A Reed College Grad Discovers Plastic-Eating Microbes

Morgan Vague in the lab
Image: Courtesy Nina Johnson
Reed College student Morgan Vague was in search of microbes that eat man-made scourges—plastic and other pollutants—for a biology course. She weighed potential destinations.
“I started thinking, OK, if there are bacteria that can break down plastics and pollutants, they’re probably going to be in highly polluted areas,” she says. Following that logic, Vague used a visit to her home state to gather some Texan soil from notoriously polluted Galveston Bay. She smuggled it back through airport security in a zip-top bag labeled “nostalgic beach sand.” Back on campus, she found more than 300 strains of microbes in the sample. An enzymatic test narrowed the ones that might consume plastic down to three, which she tested on plastic water bottles.

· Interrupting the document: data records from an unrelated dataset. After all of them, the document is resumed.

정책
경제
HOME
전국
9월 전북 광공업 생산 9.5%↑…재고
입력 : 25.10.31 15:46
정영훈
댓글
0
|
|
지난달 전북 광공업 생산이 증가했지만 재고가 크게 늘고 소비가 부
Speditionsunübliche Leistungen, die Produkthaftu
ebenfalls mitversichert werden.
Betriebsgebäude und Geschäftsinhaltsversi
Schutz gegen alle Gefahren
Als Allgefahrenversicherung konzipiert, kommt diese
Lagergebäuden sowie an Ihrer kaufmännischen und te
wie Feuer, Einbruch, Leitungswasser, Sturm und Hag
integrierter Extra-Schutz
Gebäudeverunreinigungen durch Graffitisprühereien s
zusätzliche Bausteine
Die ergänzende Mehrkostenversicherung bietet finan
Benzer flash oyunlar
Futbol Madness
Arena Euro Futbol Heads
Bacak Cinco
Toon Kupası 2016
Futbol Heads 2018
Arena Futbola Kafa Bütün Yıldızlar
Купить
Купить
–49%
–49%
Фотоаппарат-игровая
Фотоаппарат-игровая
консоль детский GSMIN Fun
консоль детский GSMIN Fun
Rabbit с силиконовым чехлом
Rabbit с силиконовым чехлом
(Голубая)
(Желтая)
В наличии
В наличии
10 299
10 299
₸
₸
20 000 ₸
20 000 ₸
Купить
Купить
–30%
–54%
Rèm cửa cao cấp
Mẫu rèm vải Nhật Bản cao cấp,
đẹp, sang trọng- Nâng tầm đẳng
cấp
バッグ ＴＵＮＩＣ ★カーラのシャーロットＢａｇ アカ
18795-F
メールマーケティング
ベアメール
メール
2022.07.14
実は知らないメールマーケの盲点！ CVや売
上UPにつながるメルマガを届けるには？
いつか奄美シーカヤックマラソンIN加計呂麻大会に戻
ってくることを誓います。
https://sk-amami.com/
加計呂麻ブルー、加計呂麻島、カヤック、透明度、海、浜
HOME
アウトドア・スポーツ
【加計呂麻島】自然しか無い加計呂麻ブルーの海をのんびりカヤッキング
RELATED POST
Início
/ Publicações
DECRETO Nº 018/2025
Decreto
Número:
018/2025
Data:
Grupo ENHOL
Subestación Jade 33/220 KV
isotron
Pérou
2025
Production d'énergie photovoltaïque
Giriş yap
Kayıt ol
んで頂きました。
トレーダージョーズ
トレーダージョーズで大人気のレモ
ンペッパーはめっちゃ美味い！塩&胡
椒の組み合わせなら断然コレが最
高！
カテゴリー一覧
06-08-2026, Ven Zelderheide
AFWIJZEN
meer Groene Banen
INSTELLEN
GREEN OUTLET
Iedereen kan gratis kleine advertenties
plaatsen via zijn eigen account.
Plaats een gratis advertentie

When she recorded molecular-level degradation of the plastic, Vague felt a rush of adrenaline.
“So much of science is experimentation,” says Vague, who graduated this year. “You know, you have ideas based off of what sounds reasonable. But nature is a very tricky thing, so you don’t always know what’s going to work. When I saw colonization I just freaked out. I think I texted my mom at work.”
The next step: finding a way to speed up degradation for industrial use. “We know they’re out there,” she says, “so we might as well make them work for us.”